Cost savings of rewrite vs new development
This is of course just a raw guess. But in reality if you were going to replace an existing application with a newly-written one, would you exactly duplicate the existing app? I doubt it. In fact, I’d be willing to bet money no one would. It’s similar to someone who loses their house in a natural disaster (fire, flood, whatever) and has to rebuild. Few people would build the exact same house—instead, they would see it as an opportunity to address any of the shortcomings they felt the original building had. This actually happened to a neighbor of mine (house burned down) and they built something entirely different (looks like a Dairy Queen, because why not?). Nevertheless, there must be SOME cost savings in not having to start completely from scratch—after all, there is functioning business logic code to either re-use or re-code; the UI has had plenty of hammering so you know what works and what doesn’t to get a jumpstart on designing the new one, the data structures are largely built out and don’t need to be defined, and so on.
Defects introduced per KLOC of code touched
This is a slightly more deterministic measure since most larger projects use some kind of defect tracking system so the total number of defects (assuming all are identified—see below) is knowable. Defect includes everything from simple typos like forgetting to terminate a line of code with a semi-colon, unhandled exceptions, mal-formed UI elements, all the way up to mistakes in business logic. The range on this is quite wide (10 - 50) but it has a number of sources for datasets, including Deloitte, Lotus Dev Corp, and Microsoft. And that brings us to…

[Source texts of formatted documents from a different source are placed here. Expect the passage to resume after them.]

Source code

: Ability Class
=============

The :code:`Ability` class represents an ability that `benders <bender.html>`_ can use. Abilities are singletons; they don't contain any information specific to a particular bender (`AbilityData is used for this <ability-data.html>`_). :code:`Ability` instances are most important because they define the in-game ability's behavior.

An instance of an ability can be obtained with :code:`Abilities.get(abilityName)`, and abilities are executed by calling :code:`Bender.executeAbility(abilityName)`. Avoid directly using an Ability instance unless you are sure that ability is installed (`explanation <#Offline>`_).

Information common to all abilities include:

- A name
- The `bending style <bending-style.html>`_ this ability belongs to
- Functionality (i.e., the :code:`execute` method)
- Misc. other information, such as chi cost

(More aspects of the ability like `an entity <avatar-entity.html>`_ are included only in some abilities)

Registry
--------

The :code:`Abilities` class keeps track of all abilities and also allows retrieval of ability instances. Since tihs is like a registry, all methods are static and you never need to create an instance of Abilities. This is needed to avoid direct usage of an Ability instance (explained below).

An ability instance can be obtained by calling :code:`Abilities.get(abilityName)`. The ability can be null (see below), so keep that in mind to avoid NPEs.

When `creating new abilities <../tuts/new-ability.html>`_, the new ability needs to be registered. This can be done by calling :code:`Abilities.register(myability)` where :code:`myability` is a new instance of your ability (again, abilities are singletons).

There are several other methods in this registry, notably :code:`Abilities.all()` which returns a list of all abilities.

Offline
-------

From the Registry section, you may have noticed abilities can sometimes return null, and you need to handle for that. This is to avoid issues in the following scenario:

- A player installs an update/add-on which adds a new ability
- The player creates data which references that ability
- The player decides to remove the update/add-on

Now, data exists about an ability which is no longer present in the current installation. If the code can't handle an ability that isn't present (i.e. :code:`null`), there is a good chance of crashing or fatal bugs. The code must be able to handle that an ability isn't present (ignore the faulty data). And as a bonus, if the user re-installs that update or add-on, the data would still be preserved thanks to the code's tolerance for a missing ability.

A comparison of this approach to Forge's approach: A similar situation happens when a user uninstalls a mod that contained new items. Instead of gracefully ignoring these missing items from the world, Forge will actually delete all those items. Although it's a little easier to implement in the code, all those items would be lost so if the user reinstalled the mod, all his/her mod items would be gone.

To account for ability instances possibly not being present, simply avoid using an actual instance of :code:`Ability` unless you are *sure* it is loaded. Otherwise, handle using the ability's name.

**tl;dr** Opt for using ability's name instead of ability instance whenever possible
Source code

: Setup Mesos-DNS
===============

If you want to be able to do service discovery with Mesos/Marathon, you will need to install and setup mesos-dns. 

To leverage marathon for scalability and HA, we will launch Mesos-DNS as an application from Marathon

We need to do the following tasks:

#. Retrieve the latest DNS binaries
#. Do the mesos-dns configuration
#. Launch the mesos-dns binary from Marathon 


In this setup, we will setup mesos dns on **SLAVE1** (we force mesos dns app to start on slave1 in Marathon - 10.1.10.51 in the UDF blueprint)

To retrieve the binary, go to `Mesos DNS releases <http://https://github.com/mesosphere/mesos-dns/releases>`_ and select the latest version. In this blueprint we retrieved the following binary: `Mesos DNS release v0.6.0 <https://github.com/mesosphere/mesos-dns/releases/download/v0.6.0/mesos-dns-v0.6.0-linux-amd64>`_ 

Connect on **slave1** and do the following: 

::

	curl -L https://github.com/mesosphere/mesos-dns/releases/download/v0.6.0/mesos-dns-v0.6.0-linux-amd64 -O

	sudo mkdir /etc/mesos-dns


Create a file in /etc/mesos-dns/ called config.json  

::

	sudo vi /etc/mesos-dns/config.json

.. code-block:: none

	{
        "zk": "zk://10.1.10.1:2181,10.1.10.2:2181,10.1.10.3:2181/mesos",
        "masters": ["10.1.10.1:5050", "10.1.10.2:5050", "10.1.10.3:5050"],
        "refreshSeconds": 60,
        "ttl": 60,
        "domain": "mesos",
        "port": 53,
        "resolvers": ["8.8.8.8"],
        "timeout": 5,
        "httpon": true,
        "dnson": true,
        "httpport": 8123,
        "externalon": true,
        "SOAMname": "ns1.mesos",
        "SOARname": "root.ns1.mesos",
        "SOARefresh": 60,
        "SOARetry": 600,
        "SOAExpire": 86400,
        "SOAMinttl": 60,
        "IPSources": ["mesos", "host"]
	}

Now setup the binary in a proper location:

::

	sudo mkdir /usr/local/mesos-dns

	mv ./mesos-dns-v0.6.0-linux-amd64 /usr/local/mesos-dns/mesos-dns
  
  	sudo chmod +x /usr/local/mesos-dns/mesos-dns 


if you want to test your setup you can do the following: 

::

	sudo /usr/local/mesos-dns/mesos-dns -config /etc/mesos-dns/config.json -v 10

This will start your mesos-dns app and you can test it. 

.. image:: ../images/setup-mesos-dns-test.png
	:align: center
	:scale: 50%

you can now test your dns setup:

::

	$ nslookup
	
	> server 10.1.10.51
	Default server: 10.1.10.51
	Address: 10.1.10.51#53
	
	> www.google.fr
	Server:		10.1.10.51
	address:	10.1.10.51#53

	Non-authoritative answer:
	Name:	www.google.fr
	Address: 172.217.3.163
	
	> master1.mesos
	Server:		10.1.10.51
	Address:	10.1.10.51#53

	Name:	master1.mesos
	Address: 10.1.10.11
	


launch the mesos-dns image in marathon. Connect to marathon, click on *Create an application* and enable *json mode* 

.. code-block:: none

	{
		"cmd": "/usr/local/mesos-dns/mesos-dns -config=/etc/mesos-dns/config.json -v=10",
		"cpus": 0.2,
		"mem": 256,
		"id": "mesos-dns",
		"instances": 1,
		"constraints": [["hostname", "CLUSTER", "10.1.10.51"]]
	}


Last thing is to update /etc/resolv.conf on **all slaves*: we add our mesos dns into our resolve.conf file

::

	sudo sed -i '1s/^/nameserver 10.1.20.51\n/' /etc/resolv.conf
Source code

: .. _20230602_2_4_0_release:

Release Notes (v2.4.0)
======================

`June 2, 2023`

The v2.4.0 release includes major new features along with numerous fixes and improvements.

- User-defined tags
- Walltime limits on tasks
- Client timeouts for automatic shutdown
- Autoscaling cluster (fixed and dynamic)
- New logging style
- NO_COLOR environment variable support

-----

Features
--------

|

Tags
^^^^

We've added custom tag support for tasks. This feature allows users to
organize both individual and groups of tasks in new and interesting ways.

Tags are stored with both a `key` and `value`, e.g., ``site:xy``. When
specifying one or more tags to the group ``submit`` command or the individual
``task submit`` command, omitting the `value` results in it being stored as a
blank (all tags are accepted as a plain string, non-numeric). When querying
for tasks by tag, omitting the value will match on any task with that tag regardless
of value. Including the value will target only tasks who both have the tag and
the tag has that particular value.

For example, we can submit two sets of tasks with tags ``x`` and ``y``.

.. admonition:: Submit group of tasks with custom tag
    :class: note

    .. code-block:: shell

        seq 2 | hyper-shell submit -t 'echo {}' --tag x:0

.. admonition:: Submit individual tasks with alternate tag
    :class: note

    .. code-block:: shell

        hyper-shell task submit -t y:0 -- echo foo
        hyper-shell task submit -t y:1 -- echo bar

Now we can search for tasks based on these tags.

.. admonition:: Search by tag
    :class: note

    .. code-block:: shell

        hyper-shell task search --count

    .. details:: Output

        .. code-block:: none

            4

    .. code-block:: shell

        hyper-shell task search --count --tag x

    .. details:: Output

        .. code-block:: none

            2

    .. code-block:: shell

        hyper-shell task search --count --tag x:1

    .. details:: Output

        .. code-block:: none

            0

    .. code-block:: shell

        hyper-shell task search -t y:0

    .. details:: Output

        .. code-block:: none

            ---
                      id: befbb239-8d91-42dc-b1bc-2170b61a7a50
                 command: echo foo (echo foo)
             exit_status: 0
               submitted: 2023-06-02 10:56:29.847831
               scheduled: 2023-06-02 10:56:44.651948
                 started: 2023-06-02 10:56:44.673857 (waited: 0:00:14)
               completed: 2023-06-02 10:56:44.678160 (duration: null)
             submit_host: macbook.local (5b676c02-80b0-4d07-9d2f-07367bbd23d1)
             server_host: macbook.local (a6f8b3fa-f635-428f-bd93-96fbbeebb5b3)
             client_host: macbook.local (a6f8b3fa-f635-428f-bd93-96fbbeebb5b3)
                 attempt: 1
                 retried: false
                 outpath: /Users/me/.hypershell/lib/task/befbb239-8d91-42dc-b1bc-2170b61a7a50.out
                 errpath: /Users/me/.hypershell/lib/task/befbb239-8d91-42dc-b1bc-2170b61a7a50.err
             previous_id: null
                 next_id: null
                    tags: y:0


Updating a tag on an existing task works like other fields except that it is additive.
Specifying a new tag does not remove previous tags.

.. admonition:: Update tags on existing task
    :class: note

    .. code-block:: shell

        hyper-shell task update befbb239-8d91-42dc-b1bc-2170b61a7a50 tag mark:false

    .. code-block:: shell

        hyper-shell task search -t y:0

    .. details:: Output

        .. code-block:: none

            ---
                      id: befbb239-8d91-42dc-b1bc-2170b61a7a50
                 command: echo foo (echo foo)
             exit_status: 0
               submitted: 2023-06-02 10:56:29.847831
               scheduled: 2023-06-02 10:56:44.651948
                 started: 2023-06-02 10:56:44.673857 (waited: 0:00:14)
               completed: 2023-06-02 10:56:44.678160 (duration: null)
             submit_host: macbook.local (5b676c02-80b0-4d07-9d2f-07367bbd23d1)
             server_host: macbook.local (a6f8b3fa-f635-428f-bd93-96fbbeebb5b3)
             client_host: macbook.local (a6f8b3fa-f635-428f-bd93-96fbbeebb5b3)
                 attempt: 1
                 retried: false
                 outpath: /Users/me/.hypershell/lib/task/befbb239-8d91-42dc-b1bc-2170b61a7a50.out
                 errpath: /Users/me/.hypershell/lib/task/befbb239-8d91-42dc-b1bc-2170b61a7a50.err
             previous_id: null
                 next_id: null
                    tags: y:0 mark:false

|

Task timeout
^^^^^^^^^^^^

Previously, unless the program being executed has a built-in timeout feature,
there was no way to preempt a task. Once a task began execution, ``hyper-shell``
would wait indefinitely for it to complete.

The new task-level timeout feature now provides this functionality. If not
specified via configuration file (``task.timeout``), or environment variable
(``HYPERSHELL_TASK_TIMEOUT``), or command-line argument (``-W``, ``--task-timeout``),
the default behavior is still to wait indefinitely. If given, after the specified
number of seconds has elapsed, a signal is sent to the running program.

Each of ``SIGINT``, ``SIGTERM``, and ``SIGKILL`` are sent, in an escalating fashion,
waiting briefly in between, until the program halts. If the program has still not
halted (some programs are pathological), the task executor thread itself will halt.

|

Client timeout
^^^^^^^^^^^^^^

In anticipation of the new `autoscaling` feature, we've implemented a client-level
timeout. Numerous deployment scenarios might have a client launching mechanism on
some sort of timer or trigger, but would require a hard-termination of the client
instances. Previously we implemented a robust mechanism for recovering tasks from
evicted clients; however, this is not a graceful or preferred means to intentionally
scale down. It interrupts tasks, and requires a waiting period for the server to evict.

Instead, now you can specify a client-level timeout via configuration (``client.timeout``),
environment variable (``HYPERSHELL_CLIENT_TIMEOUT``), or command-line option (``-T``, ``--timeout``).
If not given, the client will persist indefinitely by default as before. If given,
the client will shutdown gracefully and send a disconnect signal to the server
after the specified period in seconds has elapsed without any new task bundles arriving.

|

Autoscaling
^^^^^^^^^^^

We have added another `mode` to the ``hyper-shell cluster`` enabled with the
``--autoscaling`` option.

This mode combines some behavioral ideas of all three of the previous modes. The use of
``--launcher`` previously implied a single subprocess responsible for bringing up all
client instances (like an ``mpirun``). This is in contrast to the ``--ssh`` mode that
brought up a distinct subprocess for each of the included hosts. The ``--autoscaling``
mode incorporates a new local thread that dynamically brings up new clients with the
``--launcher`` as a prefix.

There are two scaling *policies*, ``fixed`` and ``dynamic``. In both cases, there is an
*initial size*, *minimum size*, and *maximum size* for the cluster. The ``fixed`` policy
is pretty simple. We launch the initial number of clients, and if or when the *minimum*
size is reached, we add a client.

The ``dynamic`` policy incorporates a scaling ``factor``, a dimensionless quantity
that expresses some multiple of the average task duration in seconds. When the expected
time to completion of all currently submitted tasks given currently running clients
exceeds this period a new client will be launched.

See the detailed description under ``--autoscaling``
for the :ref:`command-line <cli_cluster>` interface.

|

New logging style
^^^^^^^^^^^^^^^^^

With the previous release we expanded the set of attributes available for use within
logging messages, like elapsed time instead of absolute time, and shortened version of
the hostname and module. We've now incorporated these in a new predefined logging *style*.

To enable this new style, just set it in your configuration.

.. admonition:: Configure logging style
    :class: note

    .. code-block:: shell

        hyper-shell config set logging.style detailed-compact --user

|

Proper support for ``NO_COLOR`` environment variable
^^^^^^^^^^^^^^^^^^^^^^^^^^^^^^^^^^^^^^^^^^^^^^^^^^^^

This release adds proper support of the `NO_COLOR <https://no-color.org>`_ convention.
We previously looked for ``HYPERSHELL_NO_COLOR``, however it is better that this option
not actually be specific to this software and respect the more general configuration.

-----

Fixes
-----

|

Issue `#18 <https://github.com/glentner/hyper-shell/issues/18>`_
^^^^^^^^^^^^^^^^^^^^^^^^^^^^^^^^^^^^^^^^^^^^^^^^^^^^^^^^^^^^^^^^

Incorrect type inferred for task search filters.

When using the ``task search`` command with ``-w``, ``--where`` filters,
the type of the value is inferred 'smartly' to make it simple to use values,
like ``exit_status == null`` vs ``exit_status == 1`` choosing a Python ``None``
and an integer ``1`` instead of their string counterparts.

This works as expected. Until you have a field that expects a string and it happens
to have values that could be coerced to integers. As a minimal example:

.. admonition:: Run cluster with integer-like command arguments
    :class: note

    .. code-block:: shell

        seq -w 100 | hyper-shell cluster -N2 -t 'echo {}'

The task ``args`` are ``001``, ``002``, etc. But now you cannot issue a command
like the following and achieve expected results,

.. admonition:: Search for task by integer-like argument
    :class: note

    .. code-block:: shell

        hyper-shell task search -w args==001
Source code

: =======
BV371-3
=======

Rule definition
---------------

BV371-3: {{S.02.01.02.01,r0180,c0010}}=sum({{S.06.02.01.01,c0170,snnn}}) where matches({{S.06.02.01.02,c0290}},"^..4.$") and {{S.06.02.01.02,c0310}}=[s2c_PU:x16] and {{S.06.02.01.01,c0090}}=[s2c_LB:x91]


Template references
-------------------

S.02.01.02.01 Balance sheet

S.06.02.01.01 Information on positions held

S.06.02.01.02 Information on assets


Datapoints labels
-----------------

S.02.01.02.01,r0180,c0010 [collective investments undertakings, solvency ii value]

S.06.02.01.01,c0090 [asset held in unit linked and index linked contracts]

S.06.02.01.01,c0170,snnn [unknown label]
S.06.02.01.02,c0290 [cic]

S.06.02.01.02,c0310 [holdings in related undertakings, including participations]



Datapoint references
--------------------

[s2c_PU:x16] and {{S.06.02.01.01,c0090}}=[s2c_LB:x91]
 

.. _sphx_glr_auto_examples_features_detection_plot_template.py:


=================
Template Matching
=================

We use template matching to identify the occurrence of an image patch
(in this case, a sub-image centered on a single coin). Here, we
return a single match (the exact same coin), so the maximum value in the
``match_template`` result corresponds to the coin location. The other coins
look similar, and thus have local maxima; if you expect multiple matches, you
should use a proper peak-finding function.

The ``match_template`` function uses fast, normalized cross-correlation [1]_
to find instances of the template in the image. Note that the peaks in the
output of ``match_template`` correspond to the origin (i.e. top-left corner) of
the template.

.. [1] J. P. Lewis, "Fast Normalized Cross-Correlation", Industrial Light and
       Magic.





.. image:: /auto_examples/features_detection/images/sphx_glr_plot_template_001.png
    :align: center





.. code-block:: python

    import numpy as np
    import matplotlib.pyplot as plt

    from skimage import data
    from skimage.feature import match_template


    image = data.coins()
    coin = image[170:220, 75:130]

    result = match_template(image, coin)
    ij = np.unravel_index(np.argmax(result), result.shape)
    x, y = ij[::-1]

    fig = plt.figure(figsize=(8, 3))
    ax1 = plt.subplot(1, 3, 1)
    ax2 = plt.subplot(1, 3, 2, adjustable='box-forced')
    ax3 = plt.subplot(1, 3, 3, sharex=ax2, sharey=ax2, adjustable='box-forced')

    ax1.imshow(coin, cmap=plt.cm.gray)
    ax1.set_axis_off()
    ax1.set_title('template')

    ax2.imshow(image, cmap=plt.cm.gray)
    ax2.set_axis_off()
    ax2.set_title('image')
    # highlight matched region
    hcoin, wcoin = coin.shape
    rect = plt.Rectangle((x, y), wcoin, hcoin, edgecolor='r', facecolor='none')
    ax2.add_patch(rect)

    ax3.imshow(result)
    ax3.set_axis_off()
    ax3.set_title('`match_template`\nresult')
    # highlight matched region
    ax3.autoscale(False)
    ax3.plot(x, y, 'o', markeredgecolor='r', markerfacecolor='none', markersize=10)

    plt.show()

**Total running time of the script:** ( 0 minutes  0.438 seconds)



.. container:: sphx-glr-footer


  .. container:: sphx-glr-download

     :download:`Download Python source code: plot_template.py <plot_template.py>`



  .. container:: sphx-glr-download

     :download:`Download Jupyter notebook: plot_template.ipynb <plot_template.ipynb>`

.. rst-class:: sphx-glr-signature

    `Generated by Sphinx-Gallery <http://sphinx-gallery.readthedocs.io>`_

Developer hours per defect to find, fix and test
Since I originally created this calculator, I see this slideshare reference in no longer available. This PDF (also by Jones) shows a survey over 13.5k projects and the average cost per defect was 5.77 developer hours. He also has some interesting factoids on how much effort different kinds of bugs take to fix, as well as how many are discovered after release.
So that's my calculator, which I invite you to try out for yourself. If you don't like our assumptions, put in your own.